- _Provided information_
========
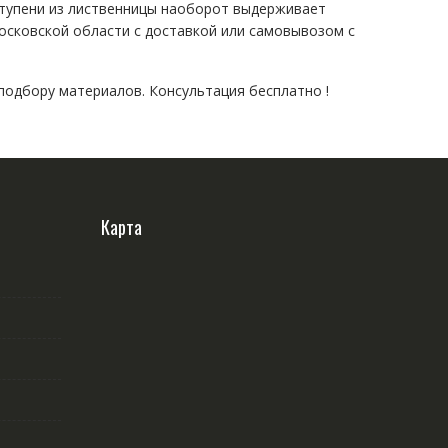
т ступени из лиственницы наоборот выдерживает
осковской области с доставкой или самовывозом с
одбору материалов. Консультация бесплатно !
Карта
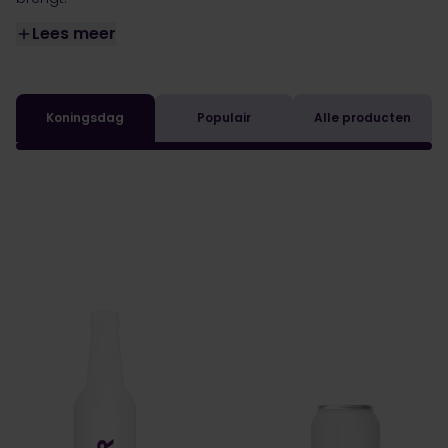
Lees meer
Koningsdag
Populair
Alle producten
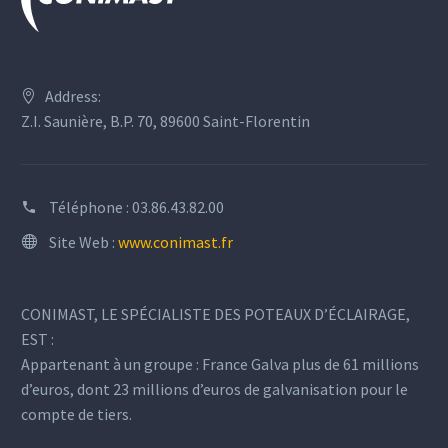
Address:
Z.I. Saunière, B.P. 70, 89600 Saint-Florentin
Téléphone :
03.86.43.82.00
Site Web :
www.conimast.fr
CONIMAST, LE SPÉCIALISTE DES POTEAUX D’ÉCLAIRAGE,
EST :
Appartenant à un groupe : France Galva plus de 61 millions
d’euros, dont 23 millions d’euros de galvanisation pour le
compte de tiers.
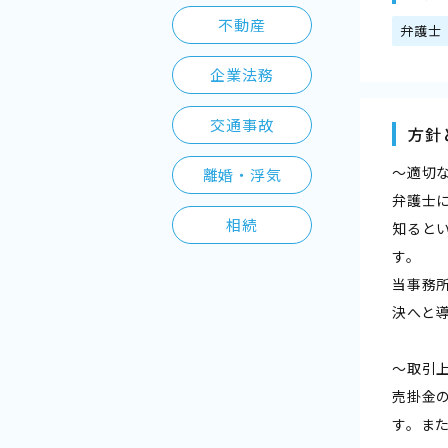
不動産
弁護士
企業法務
交通事故
方針
〜適切
離婚・浮気
弁護士
相続
知ると
す。
当事務
決へと
〜取引
売掛金
す。ま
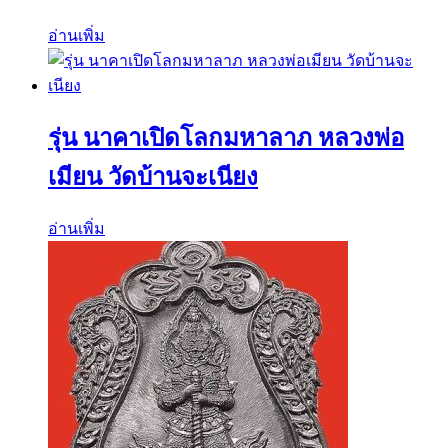
อ่านเพิ่ม
รุ่น นาคาเปิดโลกมหาลาภ หลวงพ่อ
เมียน วัดบ้านจะเนียง
อ่านเพิ่ม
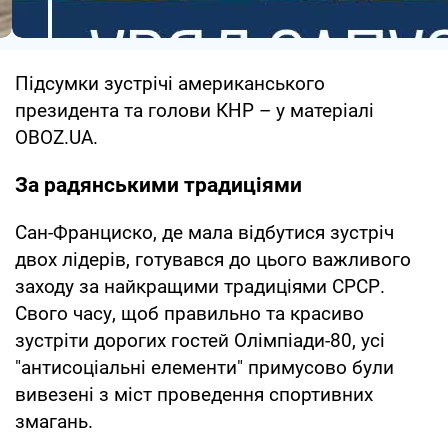
Підсумки зустрічі американського
президента та голови КНР – у матеріалі
OBOZ.UA.
За радянськими традиціями
Сан-Франциско, де мала відбутися зустріч
двох лідерів, готувався до цього важливого
заходу за найкращими традиціями СРСР.
Свого часу, щоб правильно та красиво
зустріти дорогих гостей Олімпіади-80, усі
"антисоціальні елементи" примусово були
вивезені з міст проведення спортивних
змагань.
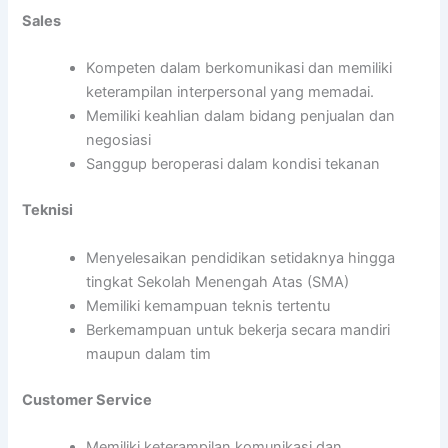
Sales
Kompeten dalam berkomunikasi dan memiliki
keterampilan interpersonal yang memadai.
Memiliki keahlian dalam bidang penjualan dan
negosiasi
Sanggup beroperasi dalam kondisi tekanan
Teknisi
Menyelesaikan pendidikan setidaknya hingga
tingkat Sekolah Menengah Atas (SMA)
Memiliki kemampuan teknis tertentu
Berkemampuan untuk bekerja secara mandiri
maupun dalam tim
Customer Service
Memiliki keterampilan komunikasi dan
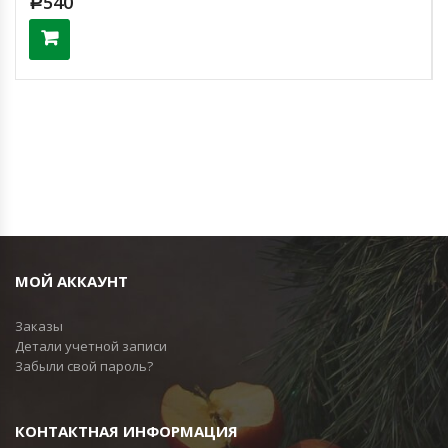
540
Р
МОЙ АККАУНТ
Заказы
Детали учетной записи
Забыли свой пароль?
КОНТАКТНАЯ ИНФОРМАЦИЯ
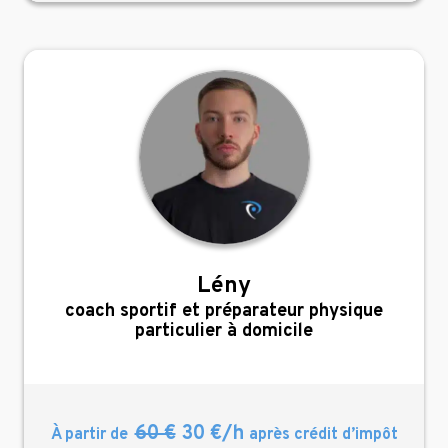
Lény
,
coach sportif et préparateur physique
particulier à domicile
60 €
30 €/h
À partir de
après crédit d’impôt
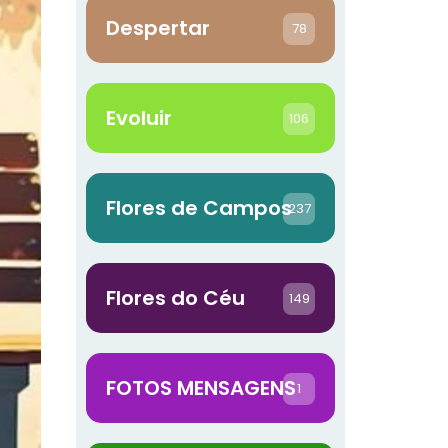
Despertar
78
Evoluir
106
Flores de Campos
237
Flores do Céu
149
FOTOS MENSAGENS
1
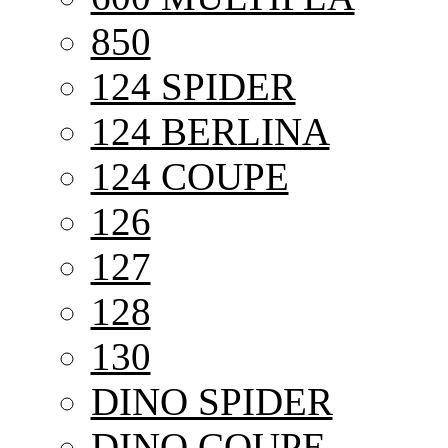
850
124 SPIDER
124 BERLINA
124 COUPE
126
127
128
130
DINO SPIDER
DINO COUPE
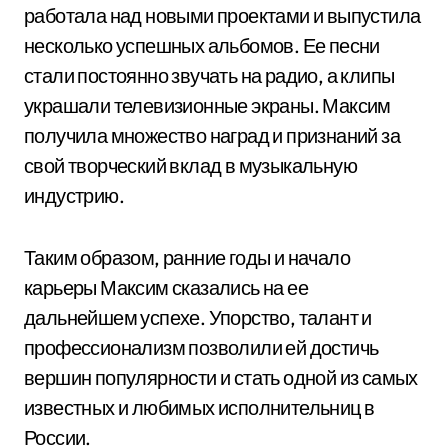
работала над новыми проектами и выпустила
несколько успешных альбомов. Ее песни
стали постоянно звучать на радио, а клипы
украшали телевизионные экраны. Максим
получила множество наград и признаний за
свой творческий вклад в музыкальную
индустрию.
Таким образом, ранние годы и начало
карьеры Максим сказались на ее
дальнейшем успехе. Упорство, талант и
профессионализм позволили ей достичь
вершин популярности и стать одной из самых
известных и любимых исполнительниц в
России.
========
Take each line in the listing that has the word "dalam" and copy it.

Kompeten dalam berkomunikasi dan memiliki
Memiliki keahlian dalam bidang penjualan dan
Sanggup beroperasi dalam kondisi tekanan
maupun dalam tim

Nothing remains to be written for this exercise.